How is it possible to spend so many hours on your phone? Doom scrolling the internet…double tapping every photo in your feed (even though you don’t even care for the person or the photo that you just liked)…going from phone to computer back to phone in the span of three minutes…walking through the door staring at a glowing rectangular orb instead of making eye contact with the people waiting for you across the threshold.
I’ve done it. I’ve also been on a quest to undo it. And by ‘it’ I mean being impossibly tethered to my devices in a way that I wanted to shake but didn’t know how. Because, hi, it’s 2021…isn’t this just life? This is just what we do, right? It’s how we consume…it’s how we connect…it’s how we work. I wondered if I was just trying to fight a current that I wouldn’t win.
Wanting less time on social – Wanting less time with every digital news headline – Wanting less time being hit with anxiety out of no where because of someone’s well-intentioned self-helpy post that got my brain spiraling about my own inner world, which left un-wrangled, likes to travel to far off places it doesn’t need to go – Wanting less time worried about what other people are doing – Wanting less time having my creativity tied to the four sides of a digital device – Was it too much to ask given how we work, operate, connect, and communicate?
No. In the last three months I’ve been able to, for the first time in my adult life, untether from my devices in a way that still retained my work and my relationships, but in a way that also shaved off the 20-30% of needless screen time that felt like it was sucking my spirit dry and leaving me with nothing to give.
Here’s how I’ve gone very offline the last three months:
All social media is removed from my phone. And this isn’t like “for a week” before I download it all again. It’s been most of this year and it’ll be forever. Here’s the trick: I schedule everything I write and create, which my team posts on my behalf, and I use the facebook business portal to respond to comments and direct messages. Turns out, you can do basically everything you need on social media from a web browser. It cuts the addictive nature of scrolling, consuming, and wasting time looking at things you don’t even want to look at. I feel so free. I’m unbothered in a way I didn’t know could be available to me… and I’m present to the gratitude of my own life instead. Sorta like taking your bra off, only then realizing how uncomfortable you’d been.

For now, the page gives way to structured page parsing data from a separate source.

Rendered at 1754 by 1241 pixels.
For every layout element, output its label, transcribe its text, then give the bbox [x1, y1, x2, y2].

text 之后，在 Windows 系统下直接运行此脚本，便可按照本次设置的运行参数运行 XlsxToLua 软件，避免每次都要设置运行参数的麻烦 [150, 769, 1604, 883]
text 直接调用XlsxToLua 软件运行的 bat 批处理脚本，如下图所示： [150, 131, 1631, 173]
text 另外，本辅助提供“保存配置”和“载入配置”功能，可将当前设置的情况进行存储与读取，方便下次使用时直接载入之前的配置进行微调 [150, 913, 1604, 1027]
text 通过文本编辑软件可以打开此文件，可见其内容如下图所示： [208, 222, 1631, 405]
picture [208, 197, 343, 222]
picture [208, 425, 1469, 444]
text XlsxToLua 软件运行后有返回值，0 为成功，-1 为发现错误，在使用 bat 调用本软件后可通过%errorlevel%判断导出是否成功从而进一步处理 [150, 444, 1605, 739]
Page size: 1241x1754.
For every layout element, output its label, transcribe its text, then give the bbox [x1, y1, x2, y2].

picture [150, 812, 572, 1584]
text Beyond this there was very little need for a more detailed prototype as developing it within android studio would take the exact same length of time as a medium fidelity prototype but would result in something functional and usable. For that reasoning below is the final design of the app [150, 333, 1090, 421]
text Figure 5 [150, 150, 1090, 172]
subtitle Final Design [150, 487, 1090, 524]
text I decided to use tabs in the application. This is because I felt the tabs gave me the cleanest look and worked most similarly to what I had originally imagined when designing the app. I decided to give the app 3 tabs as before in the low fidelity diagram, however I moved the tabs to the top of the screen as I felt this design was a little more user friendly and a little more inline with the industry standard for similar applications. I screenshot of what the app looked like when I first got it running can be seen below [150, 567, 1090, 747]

Newspaper delivery. A good ole fashioned newspaper has been showing up on my doorstep every day. And I read it, every day. With a cup of coffee, or in the afternoon after a workout, everything I need to know is there. I worried about removing myself from twitter because I felt like it kept me in the know. Turns out, I can be aware of current events without having to dread-watch cable news or fall into the quicksand of twitter’s rage-y algorithm.
Writing longhand. One of the frustrations I was having about all this screen time is that writing is my first love. It’s my creative life force. It’s my joy. And yet, I was making excuses on the daily to not write because I couldn’t stand to be on my computer first thing in the morning (when I feel the most creative). I came across an old article about former President Obama writing the drafts of all of his books by hand first. I thought it was just a quirky habit of his. Something only presidents could do, ya know? But I soon learned that many prolific writers, novelists, and playwrights, write by hand first (and swear by it). Well, I can now say I, too, swear by it. I have a stack of legal pads that are filling up from my morning hours spent scribbling with black ink until my hand hurts. It’s probably my favorite part of the day and I attribute so much of my renewed sense of creative and centered peace to these routine morning hours without a device in sight.
Book on my nightstand, not a phone. If you’ve been reading my work for a while you know I’m a no-phone-in-the-bedroom girl. But sometimes when I’m not tired, I get tempted to curl up with it until I feel ready to go to sleep. A book will talk me out of that every time. I don’t think there’s any better feeling than falling asleep with a book in your hand. Plus, you cannot underestimate the power of a few minutes of peace to bookend your days that don’t include looking at your phone.
Other things I’ve been doing for years to put space between me and the online world:
Do not disturb is set for the evening.
I have zero push notifications. Not on slack, not on email, not on anything. I’m available when I’m available.
My phone charges over night in another room.
I’m sharing this all with you because I had almost given up hope that any other options were out there to be anything other than VERY ONLINE…event though I knew in my heart being VERY ONLINE contributed to my latent discontent. I wondered if maybe this is just how it was going to have to be…especially since I run a business that has the internet to thank. It’s either deal with the meh or change lifetimes. Neither of which were options.
The reality is less black and white. We don’t actually need to go 100% offline. We just need better digital hygiene. We need to drop or replace the 20% spill over that’s making us tired, burnt out, and over it all with something more fulfilling. Something more analog. If you’re feeling the same, consider some of these strategies. It’s possible to be very 2021, and not feel indentured to your devices.
You don’t have to go off the grid to feel better. You just need to make small changes that relax your mind, free up your spirit, and give you some white-space to create instead of consume.